I am inspired by the observations of Pratt professor Ayse Yonder, longtime faculty of the Graduate Center for Planning and the Environment, whose work engages with the care sector and its important role in resilience planning: “As devastating as natural disasters are, they can become focusing events, leading to improved future development,” she writes in Women’s Participation in Disaster Relief and Recovery (Seeds).
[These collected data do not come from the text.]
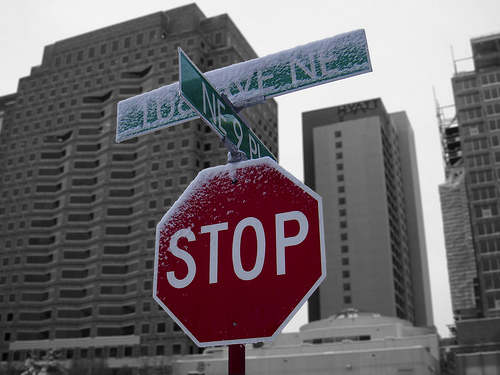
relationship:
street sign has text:
[177, 46, 277, 163] [201, 81, 261, 160]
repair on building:
[437, 43, 482, 321] [430, 30, 498, 374]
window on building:
[333, 129, 342, 138] [301, 98, 417, 325]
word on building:
[336, 97, 379, 117] [301, 98, 417, 325]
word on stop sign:
[166, 209, 308, 289] [151, 155, 328, 350]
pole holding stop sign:
[228, 151, 247, 375] [151, 155, 328, 350]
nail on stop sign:
[231, 176, 237, 185] [151, 155, 328, 350]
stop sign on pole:
[151, 155, 328, 350] [228, 151, 247, 375]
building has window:
[0, 7, 279, 374] [110, 169, 137, 180]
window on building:
[333, 129, 342, 138] [0, 7, 279, 374]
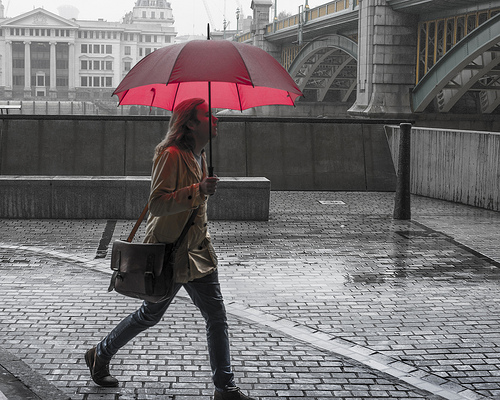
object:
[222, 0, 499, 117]
bridge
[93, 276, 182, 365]
right leg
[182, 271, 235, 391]
left leg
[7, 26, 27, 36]
detail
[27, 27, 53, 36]
detail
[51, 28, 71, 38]
detail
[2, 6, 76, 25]
detail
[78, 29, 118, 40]
detail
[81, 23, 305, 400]
person holding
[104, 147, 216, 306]
man carrying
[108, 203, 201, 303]
bag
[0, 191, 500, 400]
brick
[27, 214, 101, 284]
way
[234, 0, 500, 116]
metal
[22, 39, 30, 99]
pillars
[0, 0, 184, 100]
building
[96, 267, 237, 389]
brown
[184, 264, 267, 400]
person's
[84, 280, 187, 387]
person's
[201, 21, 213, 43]
tip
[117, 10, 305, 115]
top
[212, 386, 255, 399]
man has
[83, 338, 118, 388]
shoes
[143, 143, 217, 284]
jacket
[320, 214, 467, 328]
rain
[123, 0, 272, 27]
distance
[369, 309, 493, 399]
jackson mingus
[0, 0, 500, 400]
photo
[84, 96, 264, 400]
lady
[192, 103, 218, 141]
skinned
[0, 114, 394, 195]
wall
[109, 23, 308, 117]
color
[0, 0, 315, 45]
sky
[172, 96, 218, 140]
head is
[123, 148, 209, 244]
strap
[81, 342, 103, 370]
heel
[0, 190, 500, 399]
ground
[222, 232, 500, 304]
puddles of water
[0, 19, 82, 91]
twi white columns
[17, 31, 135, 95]
windows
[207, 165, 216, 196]
hand wrapped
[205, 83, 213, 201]
rod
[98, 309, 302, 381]
wrinkles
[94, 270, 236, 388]
pants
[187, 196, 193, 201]
black button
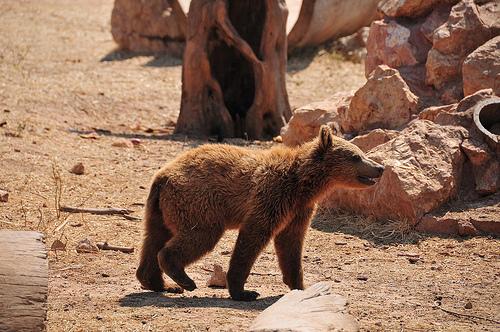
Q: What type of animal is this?
A: Bear.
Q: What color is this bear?
A: Brown.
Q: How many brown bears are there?
A: 1.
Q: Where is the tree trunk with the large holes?
A: Behind the bear.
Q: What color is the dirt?
A: Light brown.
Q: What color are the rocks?
A: Reddish.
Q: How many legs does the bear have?
A: 4.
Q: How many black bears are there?
A: None.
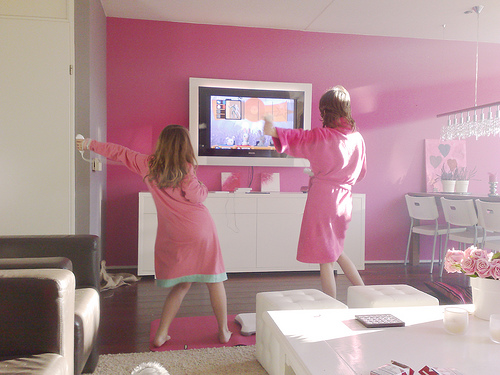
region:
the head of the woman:
[313, 80, 361, 131]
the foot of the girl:
[216, 320, 236, 344]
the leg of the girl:
[201, 244, 233, 330]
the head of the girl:
[155, 118, 197, 162]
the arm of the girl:
[90, 136, 145, 173]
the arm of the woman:
[277, 119, 314, 145]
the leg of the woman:
[316, 244, 335, 290]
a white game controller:
[73, 127, 87, 161]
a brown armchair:
[0, 227, 107, 374]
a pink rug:
[144, 308, 262, 354]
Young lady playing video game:
[260, 86, 366, 297]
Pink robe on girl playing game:
[278, 116, 365, 292]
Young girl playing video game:
[77, 125, 230, 345]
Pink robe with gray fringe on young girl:
[90, 140, 226, 288]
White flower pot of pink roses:
[442, 237, 497, 325]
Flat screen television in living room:
[185, 72, 315, 164]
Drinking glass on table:
[440, 303, 470, 335]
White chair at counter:
[400, 190, 445, 267]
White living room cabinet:
[135, 187, 366, 272]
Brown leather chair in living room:
[0, 232, 103, 285]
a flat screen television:
[177, 71, 320, 175]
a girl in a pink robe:
[71, 121, 237, 351]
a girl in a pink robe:
[253, 82, 368, 296]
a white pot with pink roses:
[431, 240, 498, 323]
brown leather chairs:
[6, 218, 103, 373]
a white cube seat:
[244, 274, 346, 367]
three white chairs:
[399, 189, 499, 276]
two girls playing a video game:
[66, 68, 378, 350]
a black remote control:
[344, 308, 406, 334]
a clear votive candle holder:
[440, 304, 472, 338]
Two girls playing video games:
[74, 84, 365, 346]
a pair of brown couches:
[1, 233, 101, 373]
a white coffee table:
[264, 298, 499, 373]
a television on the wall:
[188, 75, 310, 165]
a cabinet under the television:
[137, 189, 367, 274]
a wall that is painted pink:
[103, 15, 499, 266]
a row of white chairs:
[401, 194, 499, 274]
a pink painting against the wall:
[425, 137, 468, 194]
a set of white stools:
[254, 282, 439, 374]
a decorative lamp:
[436, 5, 499, 140]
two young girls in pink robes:
[65, 87, 422, 350]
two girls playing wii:
[73, 73, 419, 355]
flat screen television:
[192, 80, 324, 172]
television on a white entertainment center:
[123, 68, 374, 277]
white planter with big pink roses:
[444, 244, 499, 318]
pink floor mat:
[155, 305, 270, 349]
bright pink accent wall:
[108, 17, 498, 267]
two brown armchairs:
[0, 233, 106, 373]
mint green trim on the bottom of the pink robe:
[153, 272, 230, 286]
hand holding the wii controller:
[71, 124, 103, 168]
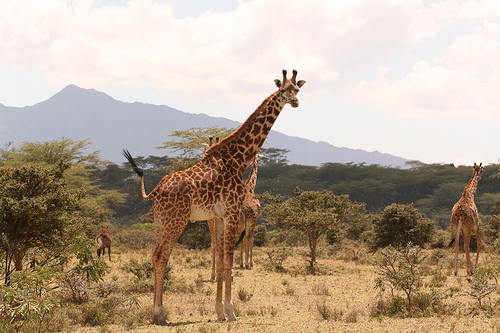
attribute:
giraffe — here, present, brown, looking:
[120, 69, 308, 322]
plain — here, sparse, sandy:
[1, 242, 499, 333]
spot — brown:
[252, 124, 263, 136]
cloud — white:
[7, 0, 500, 164]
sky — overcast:
[1, 0, 500, 165]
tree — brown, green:
[260, 186, 372, 275]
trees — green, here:
[2, 128, 500, 271]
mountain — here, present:
[1, 86, 427, 170]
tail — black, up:
[122, 149, 153, 202]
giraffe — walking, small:
[449, 162, 485, 278]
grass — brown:
[2, 247, 500, 332]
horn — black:
[281, 69, 289, 85]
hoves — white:
[224, 303, 238, 322]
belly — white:
[188, 204, 220, 221]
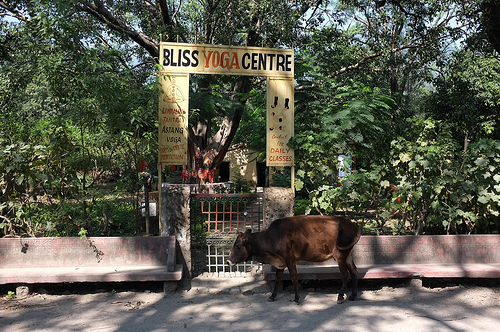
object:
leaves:
[359, 113, 378, 123]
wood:
[78, 134, 94, 209]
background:
[0, 3, 482, 150]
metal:
[205, 219, 222, 258]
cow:
[223, 215, 364, 304]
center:
[150, 35, 301, 295]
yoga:
[200, 50, 242, 70]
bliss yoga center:
[159, 41, 298, 77]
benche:
[1, 234, 184, 298]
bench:
[264, 233, 499, 287]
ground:
[0, 289, 498, 331]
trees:
[0, 0, 495, 226]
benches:
[2, 235, 186, 299]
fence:
[191, 187, 263, 277]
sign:
[156, 40, 296, 166]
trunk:
[207, 77, 253, 183]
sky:
[4, 0, 490, 87]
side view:
[224, 227, 267, 268]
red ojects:
[394, 195, 404, 204]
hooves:
[266, 296, 278, 303]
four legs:
[267, 256, 362, 304]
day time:
[3, 3, 497, 331]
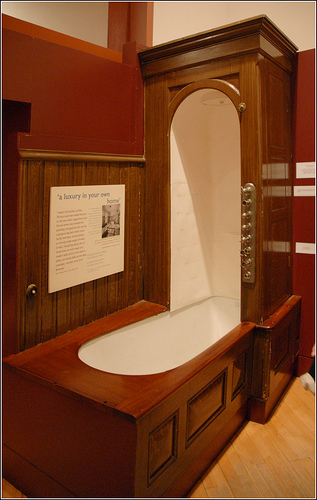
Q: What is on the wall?
A: A sign with words.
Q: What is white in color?
A: The tub.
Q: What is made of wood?
A: The tub base.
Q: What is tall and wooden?
A: The shower.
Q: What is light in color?
A: The wood floor.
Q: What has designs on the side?
A: The wooden tub.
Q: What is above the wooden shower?
A: A white wall.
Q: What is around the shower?
A: A large wooden frame.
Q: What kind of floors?
A: Wood.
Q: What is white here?
A: The tub.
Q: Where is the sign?
A: On the wall.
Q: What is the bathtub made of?
A: Tile and wood.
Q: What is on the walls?
A: Red and white paint and paneling.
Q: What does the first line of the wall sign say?
A: A luxury in your own home.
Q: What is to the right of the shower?
A: A set of 8 fixtures.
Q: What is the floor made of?
A: Wood.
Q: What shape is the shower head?
A: Circle.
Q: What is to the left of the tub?
A: A sign and buzzer.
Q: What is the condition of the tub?
A: Slightly worn.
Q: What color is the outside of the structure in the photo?
A: Brown.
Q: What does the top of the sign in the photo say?
A: "a luxury in your own home".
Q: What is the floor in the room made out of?
A: Wood.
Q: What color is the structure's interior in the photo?
A: White.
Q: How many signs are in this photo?
A: One.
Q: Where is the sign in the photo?
A: On the wall.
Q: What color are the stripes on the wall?
A: White.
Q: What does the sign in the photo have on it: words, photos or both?
A: Both.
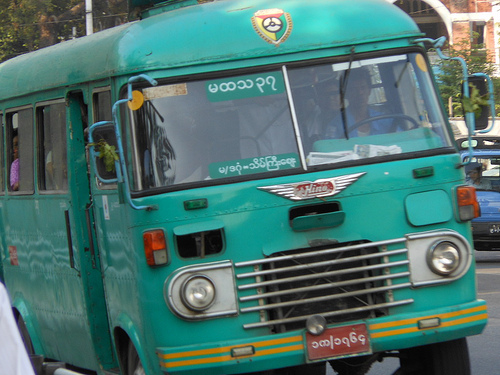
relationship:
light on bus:
[440, 185, 487, 221] [5, 0, 495, 343]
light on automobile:
[183, 196, 211, 213] [0, 0, 488, 375]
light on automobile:
[227, 344, 257, 357] [0, 0, 488, 375]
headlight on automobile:
[179, 274, 215, 312] [0, 0, 488, 375]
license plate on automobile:
[301, 317, 374, 364] [0, 0, 488, 375]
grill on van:
[227, 241, 419, 332] [71, 75, 471, 306]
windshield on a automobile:
[117, 45, 471, 182] [0, 0, 488, 375]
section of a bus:
[91, 133, 327, 363] [19, 23, 474, 372]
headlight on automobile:
[427, 239, 462, 276] [0, 0, 488, 375]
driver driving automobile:
[324, 66, 404, 138] [0, 0, 488, 375]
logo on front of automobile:
[249, 7, 294, 48] [4, 2, 488, 369]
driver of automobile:
[320, 39, 427, 173] [0, 0, 488, 375]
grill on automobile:
[233, 237, 413, 330] [0, 0, 488, 375]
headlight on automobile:
[427, 235, 462, 276] [0, 0, 488, 375]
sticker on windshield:
[202, 150, 304, 180] [120, 42, 459, 194]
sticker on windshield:
[200, 67, 287, 109] [120, 42, 459, 194]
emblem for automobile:
[272, 170, 369, 210] [0, 0, 488, 375]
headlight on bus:
[427, 239, 462, 276] [69, 33, 486, 354]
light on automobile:
[306, 313, 328, 336] [0, 0, 488, 375]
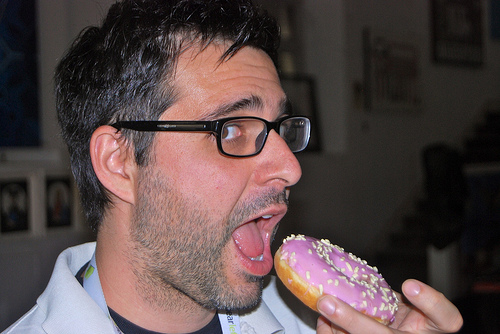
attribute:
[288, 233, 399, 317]
frosting — pink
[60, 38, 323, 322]
man — eating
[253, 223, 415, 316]
doughnut — glazed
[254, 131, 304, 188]
nose — pointed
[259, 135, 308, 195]
nose — pointed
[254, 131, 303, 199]
nose — pointed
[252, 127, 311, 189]
nose — pointed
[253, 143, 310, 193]
nose — pointed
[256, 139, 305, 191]
nose — pointed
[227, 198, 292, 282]
mouth — open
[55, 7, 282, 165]
hair — black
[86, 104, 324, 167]
glasses — black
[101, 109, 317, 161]
glasses — dark rimmed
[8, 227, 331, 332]
collar — white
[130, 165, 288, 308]
beard — scurffy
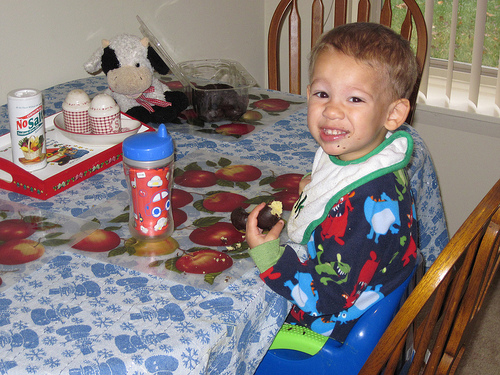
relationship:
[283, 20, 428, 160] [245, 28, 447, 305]
head on baby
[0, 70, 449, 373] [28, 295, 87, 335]
table cloth on snowman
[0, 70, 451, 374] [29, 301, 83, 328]
table cloth on snowman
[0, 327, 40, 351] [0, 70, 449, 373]
snowman on table cloth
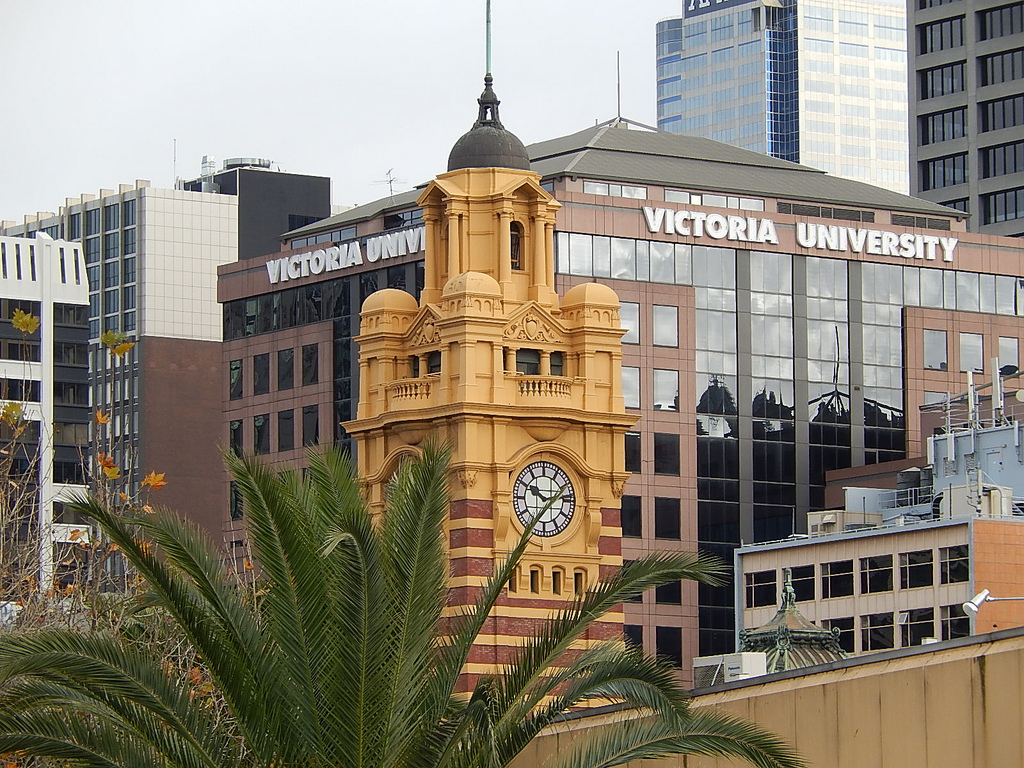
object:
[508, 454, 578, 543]
clock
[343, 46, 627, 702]
tower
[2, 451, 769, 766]
tree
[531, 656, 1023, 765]
building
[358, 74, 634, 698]
building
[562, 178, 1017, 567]
building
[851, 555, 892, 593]
windows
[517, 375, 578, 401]
balcony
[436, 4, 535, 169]
steeple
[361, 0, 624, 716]
tower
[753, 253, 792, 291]
window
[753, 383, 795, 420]
window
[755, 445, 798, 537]
window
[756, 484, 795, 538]
window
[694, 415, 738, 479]
window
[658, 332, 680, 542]
window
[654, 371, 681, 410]
window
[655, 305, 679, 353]
window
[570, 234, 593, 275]
window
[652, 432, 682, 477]
window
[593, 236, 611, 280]
window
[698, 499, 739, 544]
window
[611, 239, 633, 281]
window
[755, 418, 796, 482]
window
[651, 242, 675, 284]
window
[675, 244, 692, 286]
window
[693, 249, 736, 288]
window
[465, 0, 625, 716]
side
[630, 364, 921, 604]
reflection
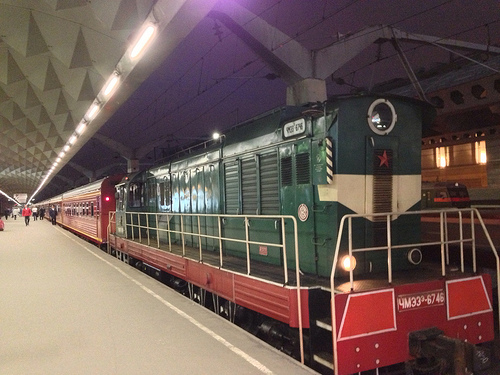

“Postdisaster recovery,” she continues, “can be seen as an opportunity to channel and leverage investments to upgrade the living standards of the poor, to enable the most marginalized to participate, and to establish dialogue mechanisms between affected citizens and government to foster accountability. It is a chance to ‘build back better.’” To solve for vulnerabilities. To build with care.
A just and sustainable recovery relies on a bold reimagining of systems and practices, at a scale that honors life, that considers how infrastructure, technology and tools, the built environment, creative production, our objects, our research and analysis, and our art touch individuals and communities, multispecies lifeforms and the ecosystem we all move within.
You, Pratt students, faculty, alumni, staff, parents, friends, and community members present and future, exemplify the consideration, compassion, and collaboration it takes to imagine and realize new paradigms. I hope the stories in this issue begin to connect you to the network of your colleagues doing just that—imagining and preparing a thriving future together.